• Page excerpt:
-*-

A friend of mine worked for two different college admissions departments. The first was a traditional liberal arts college in the Northeast, an institution that prided itself on the character of its class. Admissions officers there more or less knew the high schools of applicants, had time to read the students' personal statements and letters of recommendation, and truly thought about whether the applicants would be a good fit for this particular institution. It was a relatively sane process.

Mainly because of the sheer size of the applicant pool, my friend's second institution operated differently. This competitive institution in the greater Washington area relied much more heavily on the all-important numbers -- high school grade point average and SAT score -- rather than some holistic determination of student quality.

-*-

• Information supplied:
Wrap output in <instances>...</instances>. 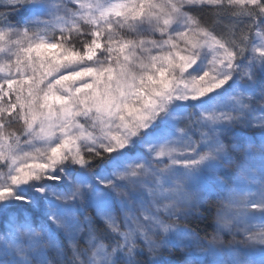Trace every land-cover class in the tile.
Segmentation results:
<instances>
[{
	"label": "snow or ice",
	"instance_id": "obj_1",
	"mask_svg": "<svg viewBox=\"0 0 264 264\" xmlns=\"http://www.w3.org/2000/svg\"><path fill=\"white\" fill-rule=\"evenodd\" d=\"M0 264H264V0H0Z\"/></svg>",
	"mask_w": 264,
	"mask_h": 264
}]
</instances>
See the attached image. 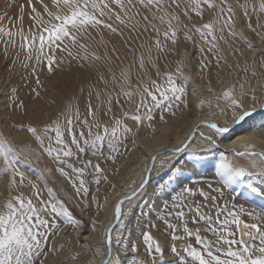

-*-

• Aim:
Extend the passage on college admissions, picking up right after its final sentence. The records have no connection to the passage on college admissions.

• Task output:
Each year, thousands of qualified applicants bombarded the admissions office, and, even after setting a relatively high standard, the admissions office had far too many qualified applicants to choose from, and very little time to do so. During admissions season, each officer was expected to sort through 50 distinct applications per day, five days a week. At eight hours a day, not counting breaks, meetings, visitors, and phone calls, the admissions officer had roughly 10 minutes to devote to each applicant (eight hours a day times 60 minutes per hour divided by 50 applicants). Ten minutes, unless, as my friend points out, they were athletes or legacies.

At many institutions, in other words, it is a far more random process than colleges would like students to believe. The myth of a meritocracy, on which the selective admissions system is built, is substantially a lie.

Selective colleges did not mean for this to happen; rather, they are victims of their own success, along with the emergence of a truly national higher education market and the rise of a rankings-driven consumer culture. But, there is no going back now, so colleges should embrace the unavoidable randomness and go from a lottery-like system to a true lottery.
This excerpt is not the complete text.